ADİP ekibinden Sevan Ataoğlu tarafından derlenmiştir.
Melek Tavus’un evlatları Nisan ayında yeni yılı kutluyor
Nisan ayı farklı din ve inançların “diriliş” teması etrafında şekillenen kutlu günlerine sahne oluyor. Hristiyanlar Hz. İsa’nın ölülerden dirilmesini kutlarken Ezidiler de Nisan ayında yeni yılı ve doğanın dirilişini karşılıyor. Ezidiler her yıl Nisan ayının 13'ünden sonraki ilk çarşamba gününü, dünyanın Tanrı tarafından mayalandığı ve böylelikle yaşamın başladığı gün, yani yılın başı olarak kabul ediyor. Bugüne ‘Kırmızı Çarşamba’ adı veriliyor.
Ezidilik, toprağın, güneşin, suyun kutsal sayıldığı, merkezine doğayı alan bir inanış biçimi. Kutsal kitapların kayıp olduğu kabul edilerek, Ezidi inancı ve ibadetleri sözlü bir şekilde nesilden nesile aktarılır. İnancın simgesi olan Melek Tavus; Ezidilik inancında Tanrı Azda tarafından yaratılan ve kendisine evreni ve insanları yaratma görevi verilen Melek-Tanrı anlamındadır.

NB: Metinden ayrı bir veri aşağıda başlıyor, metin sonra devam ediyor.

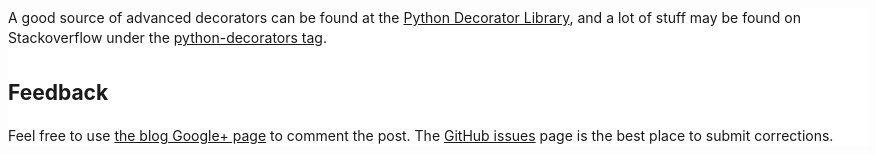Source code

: A good source of advanced decorators can be found at the [Python Decorator Library](https://wiki.python.org/moin/PythonDecoratorLibrary), and a lot of stuff may be found on Stackoverflow under the [python-decorators tag](http://stackoverflow.com/questions/tagged/python-decorators).

## Feedback

Feel free to use [the blog Google+ page](https://plus.google.com/u/0/b/110554719587236016835/110554719587236016835/posts) to comment the post. The [GitHub issues](https://github.com/lgiordani/lgiordani.github.com/issues) page is the best place to submit corrections.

Ezidiler de yumurta tokuşturuyor.
İnanışa göre tanrı, Rumi takvime göre, Nisan ayının ilk Çarşamba’sı dünyayı yaratmıştır. Miladi takvime göre, Nisan ayının 13’ünden sonraki ilk Çarşamba’ya, ‘Kırmızı Çarşamba’ adı verilir. Tıpkı Nevruz gibi bahar bayramı olarak da kutlanan bugünde, ‘toprak ananın’ bahara ve güzel günlere gebe olduğuna inanılır, ‘yılın gelini’ Kızıl Çarşamba varken, inanışa göre toprağa saygısızlık yapmamak amacıyla evlenmelere, düğünlere izin verilmez. Hıristiyanların Paskalya yortusunda gelenek hale getirdikleri yumurta tokuşturma ritüelini Kızıl Çarşamba'da Ezidilerin de uyguladığını görürürüz.
Ana vatanlarından uzaklaştılar.
Ezidiler yüzyıllar boyu üç dağın etrafında yaşadı. Urfa, Diyarbakır ve Mardin’e uzanan Karacadağ, Suriye’nin kuzeydoğusundaki Haseki kentinin yakınlarında yer alan Abdülaziz ve Irak’ın kuzeyindeki “Sincar” yani Kürtçe adı “Şengal” olan dağ. Günümüzde; Ermenistan, Gürcistan, Suriye ve Türkiye gibi ülkelerde yaşayan Ezidiler’in bu ülkelerdeki nüfusu giderek azalıyor, daha çok Almanya olmak üzere Avrupa’ya göç etmek zorunda kalıyorlar.